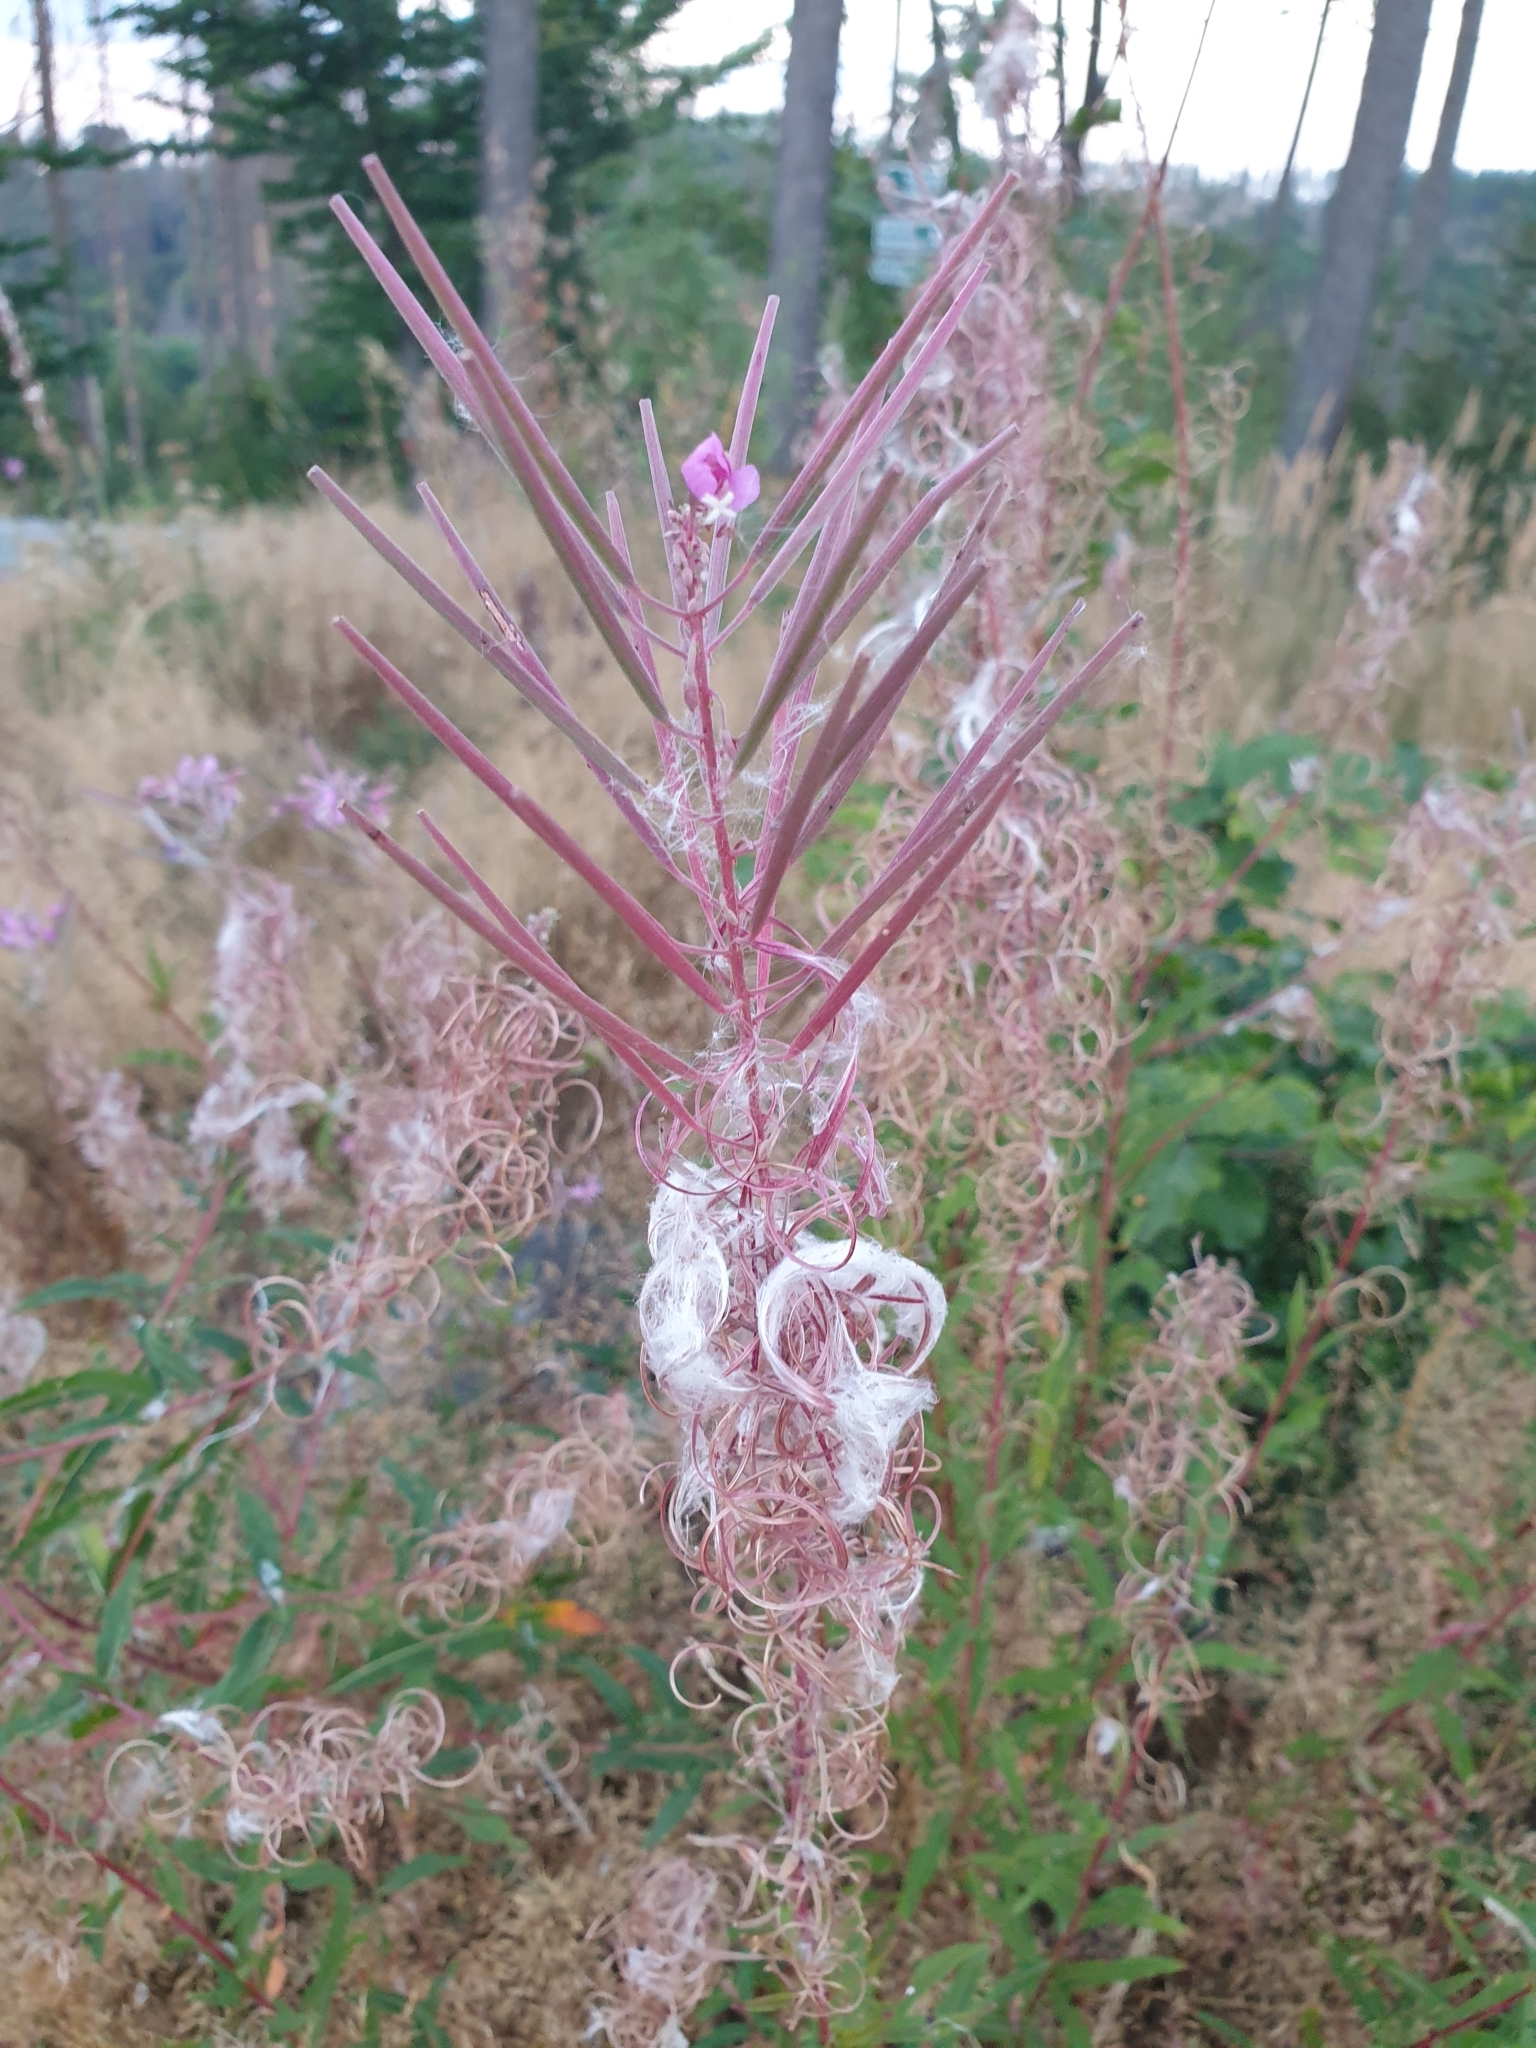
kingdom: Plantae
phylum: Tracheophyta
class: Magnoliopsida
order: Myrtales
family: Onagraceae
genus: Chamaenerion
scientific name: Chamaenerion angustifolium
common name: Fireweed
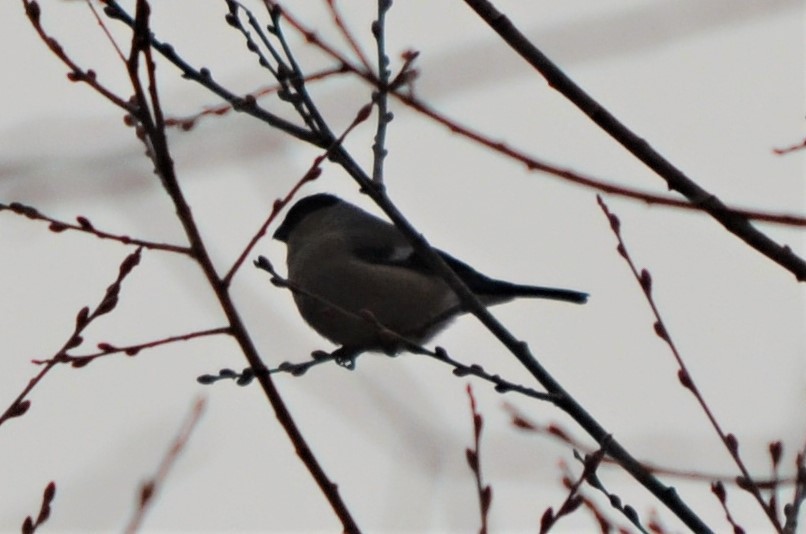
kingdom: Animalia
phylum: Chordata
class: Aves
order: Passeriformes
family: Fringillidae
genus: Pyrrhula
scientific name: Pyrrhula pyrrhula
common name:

◆ ◆ ◆ ◆ ◆ ◆ ◆

DIRECTIONS FOR THIS TASK ▸
Reproduce the records word for word, starting at the line that contains "phylum: Tracheophyta" and continuing through the final line of the records, with both ends included. Leave out the pictures.

COMPLETED TASK ▸
phylum: Tracheophyta
class: Magnoliopsida
order: Myrtales
family: Onagraceae
genus: Chamaenerion
scientific name: Chamaenerion angustifolium
common name: Fireweed
kingdom: Animalia
phylum: Chordata
class: Aves
order: Passeriformes
family: Fringillidae
genus: Pyrrhula
scientific name: Pyrrhula pyrrhula
common name:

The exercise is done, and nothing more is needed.